Admittedly, it does has Jennifer Tilly, who is appropriately attractive here. And while I don’t know either of them, the main character, played by Alyssa Milano, and Charlotte Lewis, were both pretty cute, and their nude scenes didn’t go amiss. But long-winded sensual seduction sequences don’t make for that enthralling a film, so the performance of Martin Kemp doesn’t do much for me (especially his over-dramatic dialogue).

The one plus this has over Embrace the Darkness is the fact that this is just about an hour and a half, instead of an hour and forty-five minutes. But it still drags, and while the story might be competently done, and the nudity itself was welcomed, I just couldn’t get into it at all, and wouldn’t much recommend it.


Candyman: Farewell to the Flesh (1995)


Directed by Bill Condon [Other horror films: N/A]

Generally speaking, this movie is okay. It’s certainly nothing special, and doesn’t really add much that the first Candyman didn’t bring forth, but you could do much worse than this.

Moving away from Cabrini-Green to New Orleans was a perfectly acceptable choice, though again, it doesn’t really do that much aside from give a new setting to the story. Otherwise, this movie is pretty similar to the first one, only dealing with Candyman on a slightly more personal level.

While there are some worthwhile sequences (I enjoyed the full flashback of Candyman’s origin, especially with the hand being sawed off), there lacks much of the almost-dreamy feel of the first film. Luckily, it does keep that catchy musical theme, but that’s not enough to make up for what feels to be an uninspired sequel.

Kelly Rowan did fine as the main character, though didn’t possess the same strength I got out of Madsen. It was nice to see Michael Culkin come back, and at least connecting the first two movies, though he didn’t really have a chance to do much. William O’Leary was probably the weakest performance here – he just didn’t jibe well with me. Voicing the Kingfish, Russell Buchanan was pretty fun throughout, and of course, Tony Todd had a strong presence here, and pretty much blows everyone else out of the water, though he was more threatening in the first film.

There were some pretty questionable special effects near the end, but overall, this movie does a decent job at avoiding too many special effects failures.
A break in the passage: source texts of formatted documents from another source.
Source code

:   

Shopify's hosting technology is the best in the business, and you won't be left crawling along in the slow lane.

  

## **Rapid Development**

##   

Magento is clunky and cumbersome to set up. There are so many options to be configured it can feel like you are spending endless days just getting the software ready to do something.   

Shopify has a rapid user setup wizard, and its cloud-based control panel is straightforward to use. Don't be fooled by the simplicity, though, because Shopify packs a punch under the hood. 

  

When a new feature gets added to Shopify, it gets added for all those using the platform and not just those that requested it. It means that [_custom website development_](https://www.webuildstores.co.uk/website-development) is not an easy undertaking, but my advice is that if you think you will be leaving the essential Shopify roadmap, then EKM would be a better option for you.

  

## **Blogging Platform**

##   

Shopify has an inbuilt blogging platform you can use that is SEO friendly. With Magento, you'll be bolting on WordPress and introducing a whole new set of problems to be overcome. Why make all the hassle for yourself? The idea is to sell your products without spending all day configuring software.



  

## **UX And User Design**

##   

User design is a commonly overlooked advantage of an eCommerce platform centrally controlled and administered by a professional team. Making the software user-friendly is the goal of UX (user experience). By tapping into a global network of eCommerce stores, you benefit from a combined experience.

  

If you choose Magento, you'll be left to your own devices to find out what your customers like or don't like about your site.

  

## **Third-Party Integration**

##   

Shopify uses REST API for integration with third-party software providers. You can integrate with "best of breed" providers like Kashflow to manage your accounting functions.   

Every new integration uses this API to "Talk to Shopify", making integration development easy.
It doesn’t do much to make the movie better, but at the very least, it’s a point in the positives for the film.

Personally, I think the first Candyman is a classic of 90’s horror, which is one of the weakest decades for the genre since the 1940’s. This sequel, while not atrocious by any means, seems wholly unnecessary. I’ve seen it perhaps three times now, and I’ve thought the same thing each time I finished it. Not bad, but not that good, and it’s nothing compared to the first film.


The Mangler (1995)

The Mangler

Directed by Tobe Hooper [Other horror films: The Texas Chain Saw Massacre (1974), Eaten Alive (1976), The Dark (1979), Salem’s Lot (1979), The Funhouse (1981), Poltergeist (1982), Lifeforce (1985), Invaders from Mars (1986), The Texas Chainsaw Massacre 2 (1986), Spontaneous Combustion (1990), I’m Dangerous Tonight (1990), Night Terrors (1993), Body Bags (1993, segment ‘Eye’), The Apartment Complex (1999), Crocodile (2000), Shadow Realm (2002), Toolbox Murders (2004), Mortuary (2005), Djinn (2013)]
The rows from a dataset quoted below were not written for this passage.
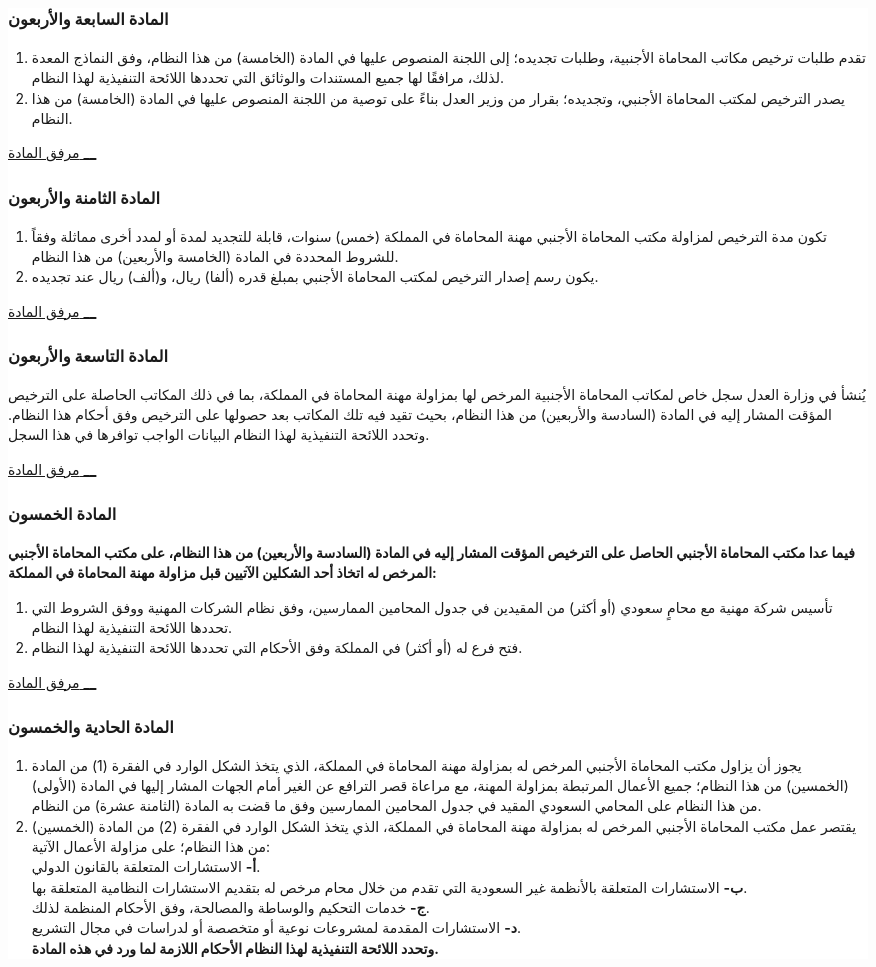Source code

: ### المادة السابعة والأربعون

  1. تقدم طلبات ترخيص مكاتب المحاماة الأجنبية، وطلبات تجديده؛ إلى اللجنة المنصوص عليها في المادة (الخامسة) من هذا النظام، وفق النماذج المعدة لذلك، مرافقًا لها جميع المستندات والوثائق التي تحددها اللائحة التنفيذية لهذا النظام.
  2. يصدر الترخيص لمكتب المحاماة الأجنبي، وتجديده؛ بقرار من وزير العدل بناءً على توصية من اللجنة المنصوص عليها في المادة (الخامسة) من هذا النظام.



[مرفق المادة __](/BoeLaws/Laws/Viewer/2ff4193f-2ce6-4571-815f-ae4500ee1a0c)

### المادة الثامنة والأربعون

  1. تكون مدة الترخيص لمزاولة مكتب المحاماة الأجنبي مهنة المحاماة في المملكة (خمس) سنوات، قابلة للتجديد لمدة أو لمدد أخرى مماثلة وفقاً للشروط المحددة في المادة (الخامسة والأربعين) من هذا النظام. 
  2. يكون رسم إصدار الترخيص لمكتب المحاماة الأجنبي بمبلغ قدره (ألفا) ريال، و(ألف) ريال عند تجديده.



[مرفق المادة __](/BoeLaws/Laws/Viewer/49519c91-4c8c-4e54-b4ae-ae4500ee788e)

### المادة التاسعة والأربعون

يُنشأ في وزارة العدل سجل خاص لمكاتب المحاماة الأجنبية المرخص لها بمزاولة مهنة المحاماة في المملكة، بما في ذلك المكاتب الحاصلة على الترخيص المؤقت المشار إليه في المادة (السادسة والأربعين) من هذا النظام، بحيث تقيد فيه تلك المكاتب بعد حصولها على الترخيص وفق أحكام هذا النظام. وتحدد اللائحة التنفيذية لهذا النظام البيانات الواجب توافرها في هذا السجل.

[مرفق المادة __](/BoeLaws/Laws/Viewer/be0d344a-a0fc-4775-a5b4-ae4500eee5c8)

### المادة الخمسون

**فيما عدا مكتب المحاماة الأجنبي الحاصل على الترخيص المؤقت المشار إليه في المادة (السادسة والأربعين) من هذا النظام، على مكتب المحاماة الأجنبي المرخص له اتخاذ أحد الشكلين الآتيين قبل مزاولة مهنة المحاماة في المملكة:**

  1. تأسيس شركة مهنية مع محامٍ سعودي (أو أكثر) من المقيدين في جدول المحامين الممارسين، وفق نظام الشركات المهنية ووفق الشروط التي تحددها اللائحة التنفيذية لهذا النظام. 
  2. فتح فرع له (أو أكثر) في المملكة وفق الأحكام التي تحددها اللائحة التنفيذية لهذا النظام.



[مرفق المادة __](/BoeLaws/Laws/Viewer/d46781e7-5548-41dc-990c-ae4500ef4449)

### المادة الحادية والخمسون

  1. يجوز أن يزاول مكتب المحاماة الأجنبي المرخص له بمزاولة مهنة المحاماة في المملكة، الذي يتخذ الشكل الوارد في الفقرة (1) من المادة (الخمسين) من هذا النظام؛ جميع الأعمال المرتبطة بمزاولة المهنة، مع مراعاة قصر الترافع عن الغير أمام الجهات المشار إليها في المادة (الأولى) من هذا النظام على المحامي السعودي المقيد في جدول المحامين الممارسين وفق ما قضت به المادة (الثامنة عشرة) من النظام.
  2. يقتصر عمل مكتب المحاماة الأجنبي المرخص له بمزاولة مهنة المحاماة في المملكة، الذي يتخذ الشكل الوارد في الفقرة (2) من المادة (الخمسين) من هذا النظام؛ على مزاولة الأعمال الآتية:  
**أ-** الاستشارات المتعلقة بالقانون الدولي.  
**ب-** الاستشارات المتعلقة بالأنظمة غير السعودية التي تقدم من خلال محام مرخص له بتقديم الاستشارات النظامية المتعلقة بها.   
**‌ج-** خدمات التحكيم والوساطة والمصالحة، وفق الأحكام المنظمة لذلك.  
**‌د-** الاستشارات المقدمة لمشروعات نوعية أو متخصصة أو لدراسات في مجال التشريع.  
**وتحدد اللائحة التنفيذية لهذا النظام الأحكام اللازمة لما ورد في هذه المادة.**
This is a poor movie, and the fact it runs for an hour and 45 minutes does little to help it out.

Based on a short story by Stephen King that’s no longer than ten pages, The Mangler brings to us the story of an evil laundry folding machine. If the movie took itself a bit less seriously, it may have turned out okay too. But no. Director Tobe Hooper kept this movie serious, and while goofy acting by Robert Englund may make one question that conclusion, throughout the film, little humor is present.

The main characters are fine enough, but not overly enthralling. And some of the gore is good also, which is only a plus. But things don’t work together – the plot twist at the end seemed to be thrown in there, and just doesn’t strike me as overly realistic. The movie’s quite simply not good, and while I’ve not seen it in years before this rewatch, I recall not caring for it much then either. For good reason.